My approach now is that I hand out the paper and explain to students what the goals of the paper are, but I don’t talk about points at all until we co-construct the rubric (more on this in my next post) together right before students write a final draft. I’ve found that if I am clear concerning the goals and expectations, students don’t miss the grading rubric; on the contrary, not having to worry about point values opens them up to risks that few would likely take if the grade were one of the first things they saw.
So often in education (like in society), we divide into diametrically-opposed camps. Five-paragraph essay supporters vs. five-paragraph opponents; the workshop classroom model vs. “normal” classes; prescriptivist vs. descriptivist; choice reading vs. assigned reading. And in the arguments between these camps, it is so easy for the supporters to frame their approaches as all-or-nothing propositions, which in turn can scare many off from adopting what are good practices.
I have found that nowhere is this more true than when it comes to going gradeless.

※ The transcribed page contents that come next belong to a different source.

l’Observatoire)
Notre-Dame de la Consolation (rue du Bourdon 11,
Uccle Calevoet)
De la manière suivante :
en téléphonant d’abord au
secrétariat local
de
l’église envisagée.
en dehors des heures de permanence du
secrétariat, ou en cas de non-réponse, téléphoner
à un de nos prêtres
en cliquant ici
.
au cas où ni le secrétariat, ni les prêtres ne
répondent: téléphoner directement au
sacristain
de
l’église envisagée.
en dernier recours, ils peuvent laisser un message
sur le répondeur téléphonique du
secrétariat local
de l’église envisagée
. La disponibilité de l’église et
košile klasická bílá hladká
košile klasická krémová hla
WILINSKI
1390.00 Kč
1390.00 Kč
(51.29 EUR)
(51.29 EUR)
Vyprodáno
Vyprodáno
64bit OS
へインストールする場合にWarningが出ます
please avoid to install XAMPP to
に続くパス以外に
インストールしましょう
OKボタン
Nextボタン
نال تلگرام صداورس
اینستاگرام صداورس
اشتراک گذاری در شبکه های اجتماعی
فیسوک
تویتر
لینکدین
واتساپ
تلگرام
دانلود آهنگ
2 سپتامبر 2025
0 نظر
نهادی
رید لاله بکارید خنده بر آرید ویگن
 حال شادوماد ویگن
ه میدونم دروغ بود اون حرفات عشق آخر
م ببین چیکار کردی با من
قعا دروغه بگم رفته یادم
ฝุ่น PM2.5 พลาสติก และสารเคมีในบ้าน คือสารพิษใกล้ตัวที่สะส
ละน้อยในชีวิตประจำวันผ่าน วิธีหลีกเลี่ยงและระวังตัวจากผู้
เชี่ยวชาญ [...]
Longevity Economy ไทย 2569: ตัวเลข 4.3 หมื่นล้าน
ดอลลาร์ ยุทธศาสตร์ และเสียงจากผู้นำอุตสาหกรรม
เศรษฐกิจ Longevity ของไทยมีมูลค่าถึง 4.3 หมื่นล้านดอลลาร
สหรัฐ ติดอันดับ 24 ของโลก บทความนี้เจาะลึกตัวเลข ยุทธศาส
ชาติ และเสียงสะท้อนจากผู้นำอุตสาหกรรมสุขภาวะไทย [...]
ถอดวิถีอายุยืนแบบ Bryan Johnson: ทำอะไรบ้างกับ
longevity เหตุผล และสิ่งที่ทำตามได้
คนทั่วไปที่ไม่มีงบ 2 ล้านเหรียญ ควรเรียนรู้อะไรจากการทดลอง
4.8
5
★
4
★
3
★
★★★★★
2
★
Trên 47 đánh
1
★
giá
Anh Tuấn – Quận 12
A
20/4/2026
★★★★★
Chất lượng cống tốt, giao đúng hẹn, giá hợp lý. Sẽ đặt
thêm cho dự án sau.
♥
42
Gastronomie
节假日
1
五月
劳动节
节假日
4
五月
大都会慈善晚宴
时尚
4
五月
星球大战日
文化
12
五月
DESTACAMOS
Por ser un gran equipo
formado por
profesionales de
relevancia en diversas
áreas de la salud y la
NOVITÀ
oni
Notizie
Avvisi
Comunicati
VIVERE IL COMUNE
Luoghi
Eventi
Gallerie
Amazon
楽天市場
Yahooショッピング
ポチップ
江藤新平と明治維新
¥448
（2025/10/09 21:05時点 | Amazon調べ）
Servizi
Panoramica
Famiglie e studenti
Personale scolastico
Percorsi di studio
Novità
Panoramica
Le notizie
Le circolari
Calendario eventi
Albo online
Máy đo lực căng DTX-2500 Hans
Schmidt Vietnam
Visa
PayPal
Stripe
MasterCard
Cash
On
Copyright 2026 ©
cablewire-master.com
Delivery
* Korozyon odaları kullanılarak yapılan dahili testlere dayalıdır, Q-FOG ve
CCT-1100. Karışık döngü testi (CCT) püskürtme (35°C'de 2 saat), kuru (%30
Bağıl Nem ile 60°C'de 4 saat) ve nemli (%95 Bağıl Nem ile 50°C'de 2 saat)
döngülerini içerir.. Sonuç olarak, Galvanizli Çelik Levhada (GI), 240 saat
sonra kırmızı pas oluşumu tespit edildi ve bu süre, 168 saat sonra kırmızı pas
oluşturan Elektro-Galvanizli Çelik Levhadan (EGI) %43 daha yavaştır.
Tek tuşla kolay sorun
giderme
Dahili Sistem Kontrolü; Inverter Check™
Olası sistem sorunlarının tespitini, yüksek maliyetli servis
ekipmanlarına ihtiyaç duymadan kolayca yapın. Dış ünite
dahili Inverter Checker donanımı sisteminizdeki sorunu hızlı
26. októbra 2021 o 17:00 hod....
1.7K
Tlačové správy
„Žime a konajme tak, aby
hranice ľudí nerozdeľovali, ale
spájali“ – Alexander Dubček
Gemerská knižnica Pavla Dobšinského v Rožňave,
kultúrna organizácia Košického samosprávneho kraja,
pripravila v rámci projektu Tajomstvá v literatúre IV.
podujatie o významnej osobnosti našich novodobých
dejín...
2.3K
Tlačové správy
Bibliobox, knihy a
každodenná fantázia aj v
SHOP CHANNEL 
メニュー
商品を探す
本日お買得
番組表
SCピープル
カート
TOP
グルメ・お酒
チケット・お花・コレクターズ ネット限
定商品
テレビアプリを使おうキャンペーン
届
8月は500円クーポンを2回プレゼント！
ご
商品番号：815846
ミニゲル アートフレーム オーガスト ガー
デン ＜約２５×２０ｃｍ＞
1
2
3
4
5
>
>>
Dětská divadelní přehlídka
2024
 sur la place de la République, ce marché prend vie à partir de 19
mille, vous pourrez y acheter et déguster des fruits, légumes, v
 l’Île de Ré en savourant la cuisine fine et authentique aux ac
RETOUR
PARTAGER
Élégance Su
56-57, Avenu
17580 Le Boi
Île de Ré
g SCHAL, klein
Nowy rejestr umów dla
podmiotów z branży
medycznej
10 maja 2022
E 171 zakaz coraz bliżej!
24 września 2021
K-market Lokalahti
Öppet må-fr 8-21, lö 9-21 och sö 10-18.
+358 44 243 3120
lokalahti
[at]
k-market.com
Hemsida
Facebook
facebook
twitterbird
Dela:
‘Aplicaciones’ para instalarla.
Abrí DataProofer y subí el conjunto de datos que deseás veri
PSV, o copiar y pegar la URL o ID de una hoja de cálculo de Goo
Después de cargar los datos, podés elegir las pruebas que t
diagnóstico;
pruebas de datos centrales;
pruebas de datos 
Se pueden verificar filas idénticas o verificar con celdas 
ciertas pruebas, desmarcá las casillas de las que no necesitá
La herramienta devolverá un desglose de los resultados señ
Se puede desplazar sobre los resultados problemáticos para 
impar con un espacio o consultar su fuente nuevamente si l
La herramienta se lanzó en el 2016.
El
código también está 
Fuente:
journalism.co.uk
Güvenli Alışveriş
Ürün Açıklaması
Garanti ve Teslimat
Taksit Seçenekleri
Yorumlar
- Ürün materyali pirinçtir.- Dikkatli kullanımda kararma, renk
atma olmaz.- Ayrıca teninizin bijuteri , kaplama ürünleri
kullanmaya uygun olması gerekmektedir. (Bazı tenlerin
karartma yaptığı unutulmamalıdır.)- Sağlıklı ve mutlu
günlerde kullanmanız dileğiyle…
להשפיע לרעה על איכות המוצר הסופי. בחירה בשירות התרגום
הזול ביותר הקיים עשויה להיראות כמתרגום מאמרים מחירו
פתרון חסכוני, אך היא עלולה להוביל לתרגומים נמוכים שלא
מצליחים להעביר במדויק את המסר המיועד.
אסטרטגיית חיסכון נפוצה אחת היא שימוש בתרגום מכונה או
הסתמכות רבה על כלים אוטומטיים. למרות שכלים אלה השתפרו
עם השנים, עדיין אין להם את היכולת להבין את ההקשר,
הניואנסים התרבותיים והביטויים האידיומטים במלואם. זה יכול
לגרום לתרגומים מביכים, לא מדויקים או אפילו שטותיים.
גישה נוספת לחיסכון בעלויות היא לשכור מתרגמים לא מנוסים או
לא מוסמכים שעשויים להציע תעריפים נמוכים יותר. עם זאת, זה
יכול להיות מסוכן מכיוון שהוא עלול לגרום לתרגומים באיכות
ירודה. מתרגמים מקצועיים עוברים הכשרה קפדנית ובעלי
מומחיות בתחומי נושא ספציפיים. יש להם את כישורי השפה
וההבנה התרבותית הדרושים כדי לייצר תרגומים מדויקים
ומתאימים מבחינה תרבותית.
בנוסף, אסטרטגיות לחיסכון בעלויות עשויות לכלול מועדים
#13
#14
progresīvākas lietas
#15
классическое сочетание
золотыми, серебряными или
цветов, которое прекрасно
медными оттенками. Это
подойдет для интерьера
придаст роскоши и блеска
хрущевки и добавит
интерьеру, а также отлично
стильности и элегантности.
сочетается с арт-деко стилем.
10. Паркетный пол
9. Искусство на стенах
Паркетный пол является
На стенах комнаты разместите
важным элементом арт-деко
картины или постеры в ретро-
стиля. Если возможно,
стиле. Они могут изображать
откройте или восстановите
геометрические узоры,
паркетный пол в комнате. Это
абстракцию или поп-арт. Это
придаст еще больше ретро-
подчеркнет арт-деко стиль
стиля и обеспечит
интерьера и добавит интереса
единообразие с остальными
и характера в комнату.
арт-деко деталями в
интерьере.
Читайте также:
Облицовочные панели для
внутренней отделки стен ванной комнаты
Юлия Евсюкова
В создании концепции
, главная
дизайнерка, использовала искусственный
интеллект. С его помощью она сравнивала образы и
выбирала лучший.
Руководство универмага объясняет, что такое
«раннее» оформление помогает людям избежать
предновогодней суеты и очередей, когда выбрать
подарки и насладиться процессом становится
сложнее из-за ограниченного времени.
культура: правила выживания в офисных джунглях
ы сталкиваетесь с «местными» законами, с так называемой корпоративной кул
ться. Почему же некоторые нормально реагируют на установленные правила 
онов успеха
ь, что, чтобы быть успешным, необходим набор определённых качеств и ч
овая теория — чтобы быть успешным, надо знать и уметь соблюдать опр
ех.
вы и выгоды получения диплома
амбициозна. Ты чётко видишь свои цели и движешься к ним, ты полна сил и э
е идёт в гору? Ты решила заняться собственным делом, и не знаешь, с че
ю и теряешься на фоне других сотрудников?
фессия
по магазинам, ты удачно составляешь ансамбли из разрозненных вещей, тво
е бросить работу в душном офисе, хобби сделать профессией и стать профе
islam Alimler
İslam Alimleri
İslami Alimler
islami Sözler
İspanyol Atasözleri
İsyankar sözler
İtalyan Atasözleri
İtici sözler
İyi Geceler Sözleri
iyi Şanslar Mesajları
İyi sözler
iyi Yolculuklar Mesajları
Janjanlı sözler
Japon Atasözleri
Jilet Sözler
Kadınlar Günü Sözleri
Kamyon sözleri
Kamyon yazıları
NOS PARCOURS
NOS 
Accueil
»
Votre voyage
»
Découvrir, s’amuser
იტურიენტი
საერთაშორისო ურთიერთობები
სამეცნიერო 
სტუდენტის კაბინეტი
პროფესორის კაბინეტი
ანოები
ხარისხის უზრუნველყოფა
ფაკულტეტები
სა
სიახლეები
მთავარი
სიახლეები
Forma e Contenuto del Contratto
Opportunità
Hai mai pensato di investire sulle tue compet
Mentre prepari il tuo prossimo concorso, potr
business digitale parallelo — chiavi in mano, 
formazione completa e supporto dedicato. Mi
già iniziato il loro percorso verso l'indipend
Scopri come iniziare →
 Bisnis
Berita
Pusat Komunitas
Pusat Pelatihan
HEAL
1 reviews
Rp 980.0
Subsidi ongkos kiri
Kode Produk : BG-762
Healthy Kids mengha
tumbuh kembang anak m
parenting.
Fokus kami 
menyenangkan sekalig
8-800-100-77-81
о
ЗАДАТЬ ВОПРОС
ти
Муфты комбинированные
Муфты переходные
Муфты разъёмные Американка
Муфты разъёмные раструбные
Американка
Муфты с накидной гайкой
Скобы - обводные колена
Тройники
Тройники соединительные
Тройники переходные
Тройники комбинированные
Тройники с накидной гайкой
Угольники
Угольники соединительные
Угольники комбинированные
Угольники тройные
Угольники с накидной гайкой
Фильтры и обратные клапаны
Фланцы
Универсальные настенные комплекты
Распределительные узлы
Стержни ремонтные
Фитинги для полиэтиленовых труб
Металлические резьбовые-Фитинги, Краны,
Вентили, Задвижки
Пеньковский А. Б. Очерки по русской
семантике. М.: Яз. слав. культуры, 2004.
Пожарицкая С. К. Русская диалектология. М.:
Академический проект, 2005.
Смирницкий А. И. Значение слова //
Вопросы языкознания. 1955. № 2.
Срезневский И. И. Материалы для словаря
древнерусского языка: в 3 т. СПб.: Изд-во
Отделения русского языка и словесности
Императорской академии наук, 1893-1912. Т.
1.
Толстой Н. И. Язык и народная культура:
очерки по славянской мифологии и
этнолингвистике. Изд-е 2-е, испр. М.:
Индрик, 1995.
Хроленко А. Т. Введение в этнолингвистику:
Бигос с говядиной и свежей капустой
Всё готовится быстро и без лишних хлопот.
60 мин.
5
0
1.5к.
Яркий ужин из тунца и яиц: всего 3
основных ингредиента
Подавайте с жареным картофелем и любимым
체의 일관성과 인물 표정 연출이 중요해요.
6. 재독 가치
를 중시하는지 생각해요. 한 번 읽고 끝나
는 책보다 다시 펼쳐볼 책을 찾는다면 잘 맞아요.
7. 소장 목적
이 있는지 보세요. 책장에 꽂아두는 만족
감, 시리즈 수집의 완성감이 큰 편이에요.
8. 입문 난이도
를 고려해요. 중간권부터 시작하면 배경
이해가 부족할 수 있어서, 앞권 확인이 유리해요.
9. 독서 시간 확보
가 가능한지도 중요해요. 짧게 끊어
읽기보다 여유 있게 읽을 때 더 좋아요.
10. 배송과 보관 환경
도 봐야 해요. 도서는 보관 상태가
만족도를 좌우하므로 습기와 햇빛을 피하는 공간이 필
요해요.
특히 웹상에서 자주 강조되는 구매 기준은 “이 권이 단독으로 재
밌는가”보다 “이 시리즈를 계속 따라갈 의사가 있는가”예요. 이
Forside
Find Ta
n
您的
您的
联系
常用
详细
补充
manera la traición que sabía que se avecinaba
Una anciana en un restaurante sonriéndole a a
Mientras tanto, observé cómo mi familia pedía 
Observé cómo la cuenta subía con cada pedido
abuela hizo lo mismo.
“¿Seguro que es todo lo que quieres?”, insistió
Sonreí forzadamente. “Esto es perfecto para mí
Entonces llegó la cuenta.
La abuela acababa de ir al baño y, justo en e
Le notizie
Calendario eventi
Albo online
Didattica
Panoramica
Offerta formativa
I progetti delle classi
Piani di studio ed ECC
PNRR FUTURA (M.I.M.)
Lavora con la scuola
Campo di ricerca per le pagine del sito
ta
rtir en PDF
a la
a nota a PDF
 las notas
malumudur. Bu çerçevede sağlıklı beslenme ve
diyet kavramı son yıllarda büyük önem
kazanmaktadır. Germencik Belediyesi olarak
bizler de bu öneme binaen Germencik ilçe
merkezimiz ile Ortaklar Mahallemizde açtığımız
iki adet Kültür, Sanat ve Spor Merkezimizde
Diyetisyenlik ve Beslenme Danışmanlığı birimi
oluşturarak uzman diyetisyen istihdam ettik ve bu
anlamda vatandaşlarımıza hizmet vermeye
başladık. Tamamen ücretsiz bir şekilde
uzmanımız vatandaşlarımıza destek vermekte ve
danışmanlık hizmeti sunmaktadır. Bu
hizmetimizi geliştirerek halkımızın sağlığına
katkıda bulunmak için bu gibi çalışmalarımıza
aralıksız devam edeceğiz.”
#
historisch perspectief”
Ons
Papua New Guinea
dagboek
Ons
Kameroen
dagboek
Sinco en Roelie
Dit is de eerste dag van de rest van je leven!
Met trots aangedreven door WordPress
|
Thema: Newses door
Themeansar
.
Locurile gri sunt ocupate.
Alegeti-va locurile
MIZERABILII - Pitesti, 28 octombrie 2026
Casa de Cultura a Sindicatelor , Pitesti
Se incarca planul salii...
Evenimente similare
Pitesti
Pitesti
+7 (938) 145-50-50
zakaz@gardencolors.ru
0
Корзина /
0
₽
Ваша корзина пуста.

So if you dislike and worry about grades too, I encourage you to not to wait until the moment where you can go completely gradeless to start looking for ways to grade LESS.* If my experience is any indication, you and your students will be glad tomorrow that you started this journey today!
Yours in Teaching,
Matt
*For those interested in learning more about going gradeless, I encourage you to read the ongoing work of Aaron Blackwelder, Sarah Zerwin, Jeffrey Frieden, and John Warner, among others, or to pick up any book by Starr Sackstein.